Becoming known as reliable, detail-oriented, and relentlessly hardworking is what builds the foundation for everything that comes next, the 58-year-old said.
“You just have to be a learning machine,” Jassy said.
Fortune reached out to Amazon for further comment.
Jassy’s own career is evidence that the path up rarely runs in a straight line.
Despite his long tenure at Amazon, he didn’t start out with any clear destination in tech or e-commerce. Growing up in New York as a devoted Giants fan, he dreamed of becoming a professional athlete—he even played soccer at Harvard before accepting that elite athletics wasn’t in the cards.
After graduating, he pursued sportscasting, sports production, and coaching. Later came stints as a paralegal, explorations of investment banking, and a brush with entrepreneurship.
“It’s great to have an idea,” Jassy said. “But it’s very useful to try a lot of different things to figure out what you don’t like and what you do like.”
“You never know which things you’re going to like. In my lifetime, I have not predicted the things that I have loved.”
The pressure to pick the right lane early, and stick with it, has never felt higher. Jassy’s own 22-year-old son’s friends, he said, already feel enormous pressure to know exactly what they want to do for the rest of their lives.
Escaping that mindset, he said, can be a career accelerator.

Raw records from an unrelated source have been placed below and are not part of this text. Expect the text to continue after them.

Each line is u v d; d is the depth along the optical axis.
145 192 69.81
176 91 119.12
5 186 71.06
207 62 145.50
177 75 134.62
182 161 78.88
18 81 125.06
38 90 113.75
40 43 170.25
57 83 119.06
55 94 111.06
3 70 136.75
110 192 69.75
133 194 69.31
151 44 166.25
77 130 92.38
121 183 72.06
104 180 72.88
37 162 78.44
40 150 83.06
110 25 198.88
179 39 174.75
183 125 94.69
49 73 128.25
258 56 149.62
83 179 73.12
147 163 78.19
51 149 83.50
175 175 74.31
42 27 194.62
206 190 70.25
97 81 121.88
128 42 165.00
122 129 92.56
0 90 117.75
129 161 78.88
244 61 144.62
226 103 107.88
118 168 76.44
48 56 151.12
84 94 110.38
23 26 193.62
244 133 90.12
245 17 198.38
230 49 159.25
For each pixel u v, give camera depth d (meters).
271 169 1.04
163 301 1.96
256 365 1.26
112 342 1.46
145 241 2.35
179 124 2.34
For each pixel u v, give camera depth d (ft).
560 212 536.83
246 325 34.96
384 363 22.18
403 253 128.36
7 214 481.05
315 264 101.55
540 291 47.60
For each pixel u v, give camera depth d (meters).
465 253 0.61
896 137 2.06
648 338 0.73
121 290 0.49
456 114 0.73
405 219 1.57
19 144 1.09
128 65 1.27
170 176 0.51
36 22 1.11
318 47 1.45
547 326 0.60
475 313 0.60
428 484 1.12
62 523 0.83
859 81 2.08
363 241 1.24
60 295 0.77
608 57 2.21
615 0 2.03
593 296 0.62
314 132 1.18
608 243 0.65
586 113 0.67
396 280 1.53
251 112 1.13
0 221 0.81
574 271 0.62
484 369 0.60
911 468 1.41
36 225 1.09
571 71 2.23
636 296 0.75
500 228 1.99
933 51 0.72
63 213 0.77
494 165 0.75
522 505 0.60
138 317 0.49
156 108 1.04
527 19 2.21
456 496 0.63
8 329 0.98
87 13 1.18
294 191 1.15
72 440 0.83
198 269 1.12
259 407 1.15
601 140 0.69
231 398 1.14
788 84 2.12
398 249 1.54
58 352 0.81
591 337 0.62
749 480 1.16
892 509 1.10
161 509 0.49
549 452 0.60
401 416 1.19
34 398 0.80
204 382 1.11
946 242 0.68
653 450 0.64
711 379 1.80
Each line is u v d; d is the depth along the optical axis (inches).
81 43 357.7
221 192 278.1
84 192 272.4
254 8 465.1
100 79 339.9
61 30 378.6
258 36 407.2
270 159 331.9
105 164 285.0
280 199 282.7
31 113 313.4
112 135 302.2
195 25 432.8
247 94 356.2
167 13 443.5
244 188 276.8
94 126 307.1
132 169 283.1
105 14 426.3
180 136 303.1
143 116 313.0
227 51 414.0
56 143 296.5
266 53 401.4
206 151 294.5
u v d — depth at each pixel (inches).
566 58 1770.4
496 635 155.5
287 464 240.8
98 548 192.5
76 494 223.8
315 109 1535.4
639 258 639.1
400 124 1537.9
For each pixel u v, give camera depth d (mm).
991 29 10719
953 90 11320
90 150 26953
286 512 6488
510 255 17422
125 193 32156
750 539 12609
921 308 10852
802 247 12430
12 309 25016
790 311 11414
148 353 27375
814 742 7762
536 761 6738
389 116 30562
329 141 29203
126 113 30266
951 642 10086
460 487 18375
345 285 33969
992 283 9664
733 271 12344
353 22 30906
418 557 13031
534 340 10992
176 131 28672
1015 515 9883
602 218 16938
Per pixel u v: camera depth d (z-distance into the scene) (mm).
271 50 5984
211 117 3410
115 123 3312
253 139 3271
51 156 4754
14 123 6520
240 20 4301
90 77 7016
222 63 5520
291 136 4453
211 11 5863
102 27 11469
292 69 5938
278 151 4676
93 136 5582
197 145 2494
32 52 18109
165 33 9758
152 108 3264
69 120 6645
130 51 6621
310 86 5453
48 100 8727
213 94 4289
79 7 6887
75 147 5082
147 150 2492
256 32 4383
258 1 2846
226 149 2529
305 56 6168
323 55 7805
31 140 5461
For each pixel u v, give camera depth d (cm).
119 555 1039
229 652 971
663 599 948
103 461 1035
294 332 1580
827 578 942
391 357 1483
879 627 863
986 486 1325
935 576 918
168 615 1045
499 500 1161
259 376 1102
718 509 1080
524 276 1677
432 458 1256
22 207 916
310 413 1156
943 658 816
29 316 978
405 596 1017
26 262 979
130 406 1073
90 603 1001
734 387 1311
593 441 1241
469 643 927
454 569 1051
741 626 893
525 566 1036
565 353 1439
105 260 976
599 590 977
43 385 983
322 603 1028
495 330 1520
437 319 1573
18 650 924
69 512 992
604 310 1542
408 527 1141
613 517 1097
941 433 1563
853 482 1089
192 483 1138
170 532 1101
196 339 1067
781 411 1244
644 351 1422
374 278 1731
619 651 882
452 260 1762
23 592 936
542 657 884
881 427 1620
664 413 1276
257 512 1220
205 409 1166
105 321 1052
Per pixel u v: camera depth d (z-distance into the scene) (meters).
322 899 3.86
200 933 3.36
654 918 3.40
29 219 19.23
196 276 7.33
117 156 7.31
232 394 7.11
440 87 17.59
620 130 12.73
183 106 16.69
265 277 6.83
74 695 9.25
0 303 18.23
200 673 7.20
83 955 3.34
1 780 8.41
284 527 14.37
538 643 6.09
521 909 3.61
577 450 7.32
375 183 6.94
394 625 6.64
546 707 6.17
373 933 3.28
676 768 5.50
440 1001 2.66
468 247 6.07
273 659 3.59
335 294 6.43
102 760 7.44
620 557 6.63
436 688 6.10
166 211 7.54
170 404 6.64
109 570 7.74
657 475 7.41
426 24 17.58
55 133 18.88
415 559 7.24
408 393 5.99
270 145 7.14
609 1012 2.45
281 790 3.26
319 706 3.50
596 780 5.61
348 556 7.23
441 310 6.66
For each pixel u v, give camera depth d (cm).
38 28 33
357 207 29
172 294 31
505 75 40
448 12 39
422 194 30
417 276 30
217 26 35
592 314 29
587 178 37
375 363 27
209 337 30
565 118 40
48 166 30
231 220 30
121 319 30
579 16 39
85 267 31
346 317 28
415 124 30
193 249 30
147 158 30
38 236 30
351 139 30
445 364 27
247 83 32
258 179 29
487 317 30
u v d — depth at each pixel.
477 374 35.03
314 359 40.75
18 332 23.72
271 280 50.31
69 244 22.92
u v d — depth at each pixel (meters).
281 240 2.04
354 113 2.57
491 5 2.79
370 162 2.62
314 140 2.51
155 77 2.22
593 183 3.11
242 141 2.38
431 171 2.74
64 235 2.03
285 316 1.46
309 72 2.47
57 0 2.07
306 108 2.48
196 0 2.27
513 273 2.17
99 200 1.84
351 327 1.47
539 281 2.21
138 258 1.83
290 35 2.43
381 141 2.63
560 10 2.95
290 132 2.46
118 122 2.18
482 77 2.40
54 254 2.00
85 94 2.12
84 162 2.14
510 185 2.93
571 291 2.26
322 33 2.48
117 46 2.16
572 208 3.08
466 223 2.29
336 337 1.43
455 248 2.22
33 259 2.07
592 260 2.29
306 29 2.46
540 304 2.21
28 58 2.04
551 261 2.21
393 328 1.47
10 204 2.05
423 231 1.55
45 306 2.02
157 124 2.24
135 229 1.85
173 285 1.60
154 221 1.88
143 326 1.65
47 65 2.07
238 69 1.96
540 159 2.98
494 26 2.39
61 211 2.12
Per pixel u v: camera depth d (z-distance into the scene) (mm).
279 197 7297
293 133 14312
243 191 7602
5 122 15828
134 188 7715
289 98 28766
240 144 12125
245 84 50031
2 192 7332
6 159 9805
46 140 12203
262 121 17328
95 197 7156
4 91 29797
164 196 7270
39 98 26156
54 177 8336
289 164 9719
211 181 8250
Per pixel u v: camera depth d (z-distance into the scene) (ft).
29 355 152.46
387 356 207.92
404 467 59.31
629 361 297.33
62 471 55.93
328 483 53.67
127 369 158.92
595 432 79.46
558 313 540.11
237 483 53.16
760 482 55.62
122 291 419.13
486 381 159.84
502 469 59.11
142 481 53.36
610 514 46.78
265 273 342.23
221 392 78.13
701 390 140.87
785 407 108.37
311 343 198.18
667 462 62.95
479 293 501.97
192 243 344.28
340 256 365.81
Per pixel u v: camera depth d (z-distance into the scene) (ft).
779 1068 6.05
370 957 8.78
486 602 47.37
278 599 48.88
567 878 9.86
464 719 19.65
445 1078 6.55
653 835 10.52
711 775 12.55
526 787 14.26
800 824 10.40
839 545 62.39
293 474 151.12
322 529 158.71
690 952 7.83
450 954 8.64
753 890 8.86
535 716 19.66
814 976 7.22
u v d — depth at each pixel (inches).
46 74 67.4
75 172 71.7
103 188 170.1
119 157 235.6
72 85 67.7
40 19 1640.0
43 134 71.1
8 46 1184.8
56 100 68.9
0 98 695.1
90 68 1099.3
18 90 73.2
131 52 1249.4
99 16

“If you can get over the idea that every time you’re being exposed to somebody new, that it’s a pass-fail referendum on your competence, you’re going to be better off,” Jassy said. “It just puts undue pressure on people, and it’s just not the way the real world works.”
The same goes for setbacks. Rather than treating failure as a verdict, Jassy said it needs to be accepted as simply part of the process—something that happens to everyone who’s genuinely trying.
“There’ll be a lot of times where things don’t work out the way that you’d hoped,” he said. “You are going to face adversity and you are going to fail and things aren’t going to work out, and you just have to realize it’s okay. It happens to everybody. You wake up the next day and you start over.”